++++ Texte source
C’est, je crois, un politique français-Lionel Jospin si ne m’abuse-qui le disait: « un remaniement c’est comme une dévaluation, ça s’annonce toujours après ». Même dit pour rire, le mot ne manque pas de sens.
En effet, un remaniement ne peut pas être une simple modification de la composition du Gouvernement ou le changement de quelques postes ministériels, aussi importants soient ces postes. C’est bien plus que cela, un remaniement.
C’est un moment important dans la vie d’un pays où le Chef du Gouvernement décide de réparer le manquement ou carrément la faillite dont sont rendus responsables les ministres qu’il décide de changer. Dans le cas d’espèce, le remaniement s’imposait depuis quelques semaines déjà après la révocation de trois ministres, suite à des fautes graves de violation du principe de la solidarité gouvernementale( le ministre des Affaires culturelles et le ministre de l’Intérieur), ou d’implication dans une affaire de corruption (ministre de l’Environnement).
++++++++
Consigne écrite 1: Transcrivez fidèlement le passage du texte sur le remaniement ministériel, depuis « En effet, un » jusqu'à « cela, un remaniement. » inclus.
Consigne écrite 2: D'après le texte sur le remaniement ministériel, quel ministre a été révoqué pour son implication dans une affaire de corruption ?
++++ Matériel fourni
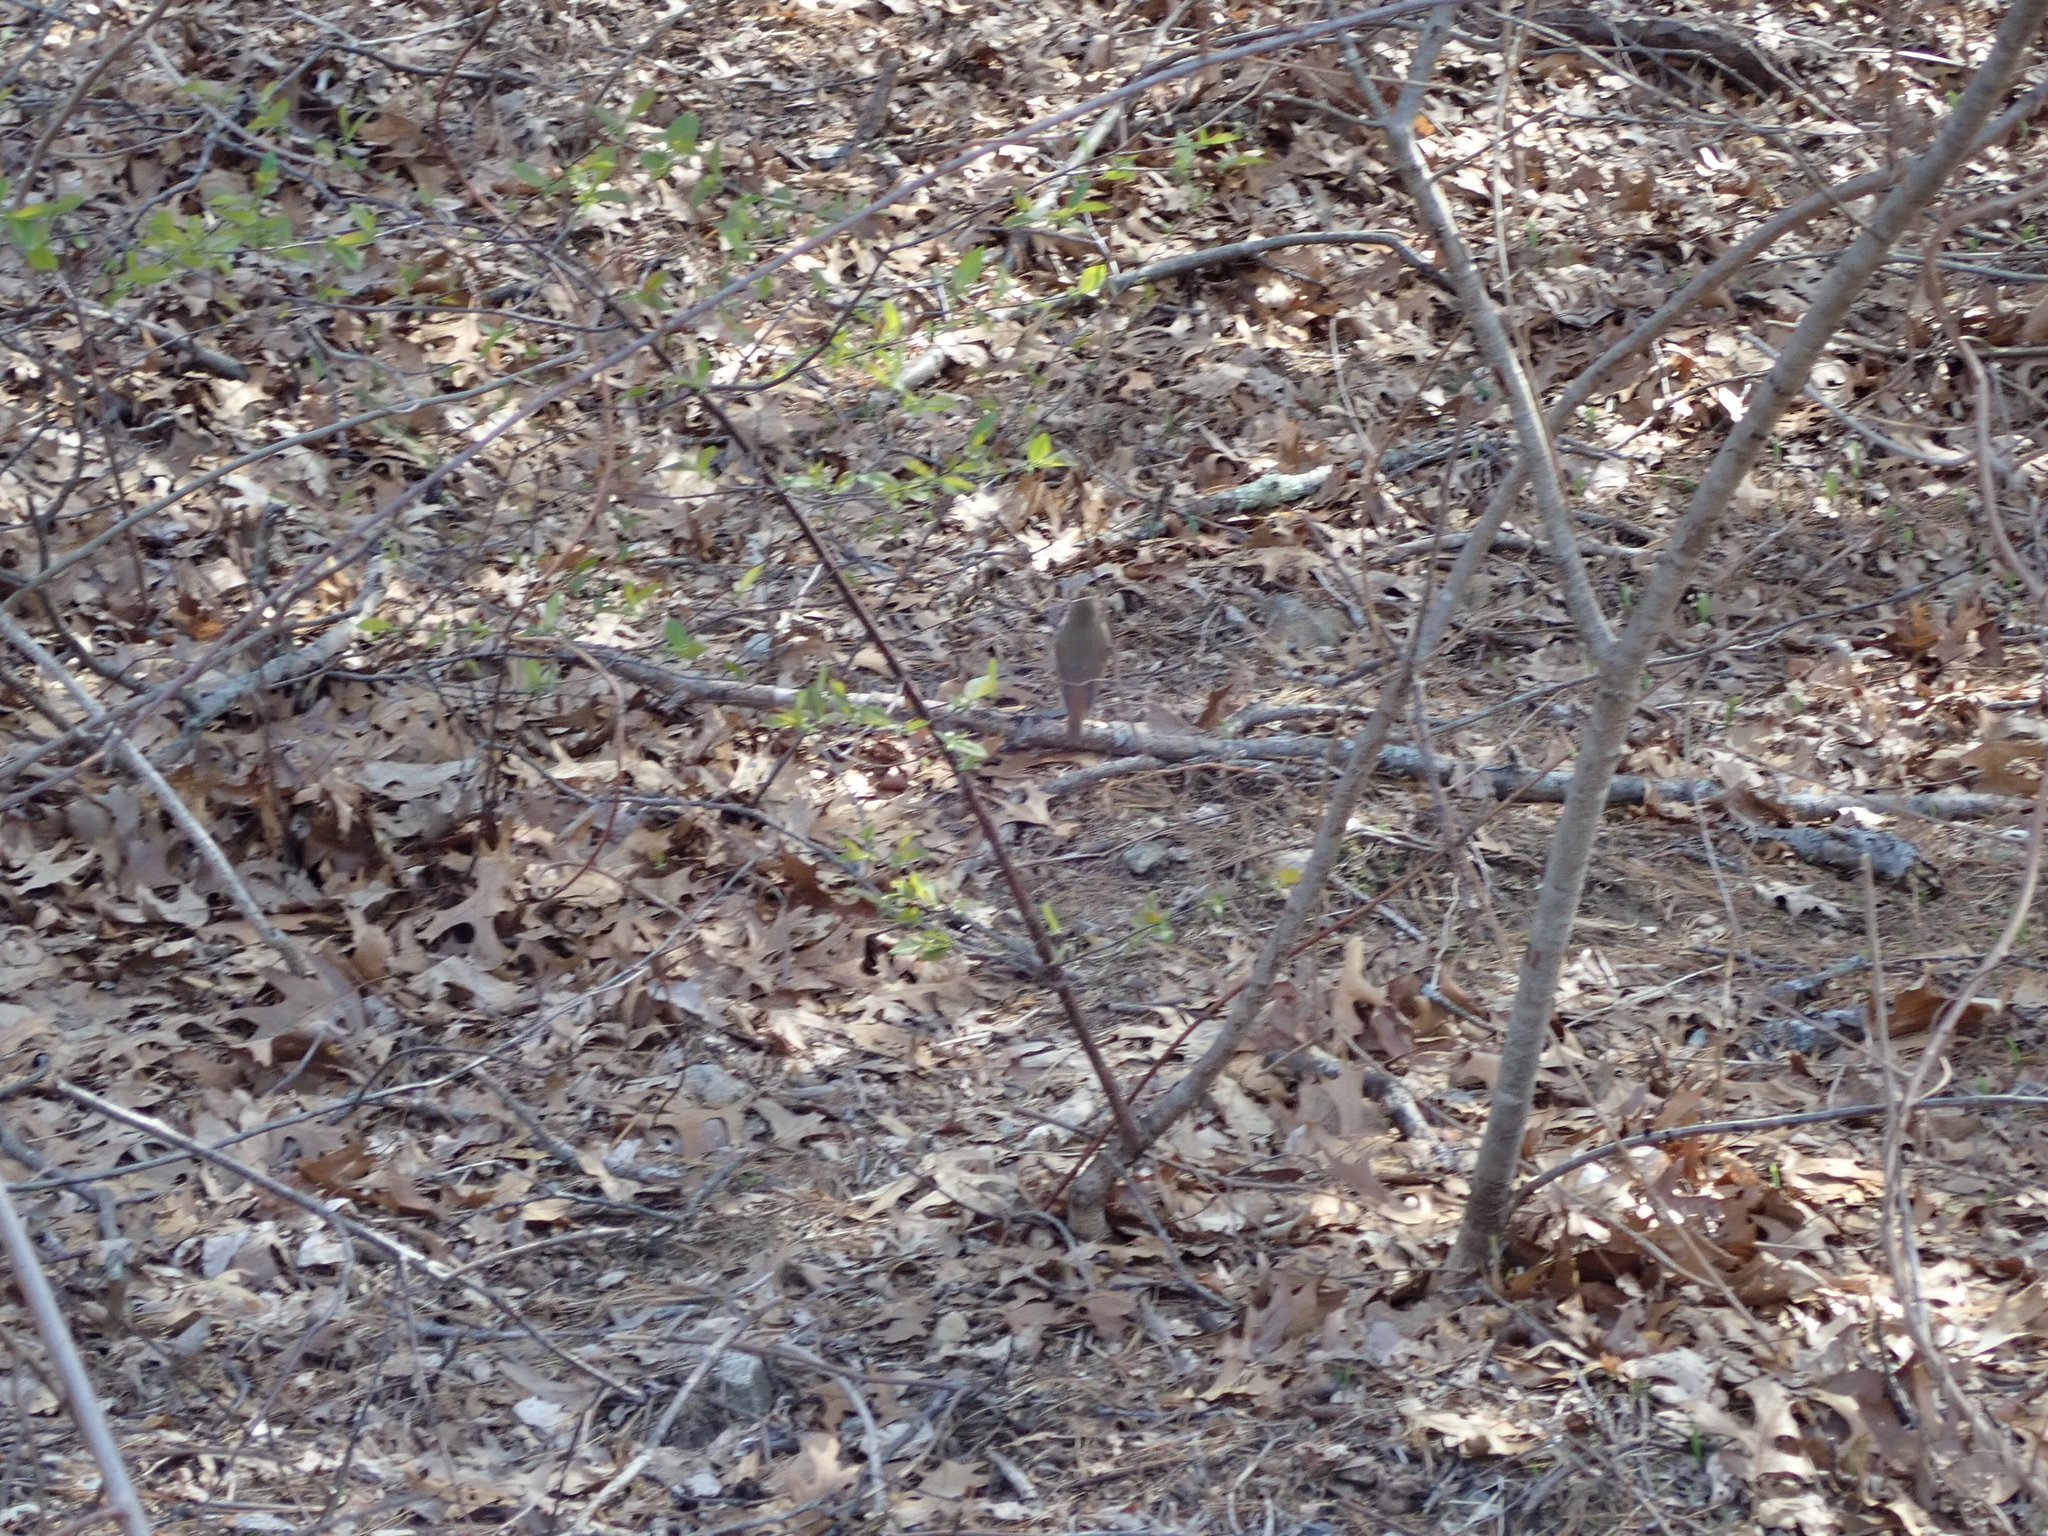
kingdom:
++++++++
Réponse 1:
En effet, un remaniement ne peut pas être une simple modification de la composition du Gouvernement ou le changement de quelques postes ministériels, aussi importants soient ces postes. C’est bien plus que cela, un remaniement.

Réponse 2: Le ministre de l'Environnement.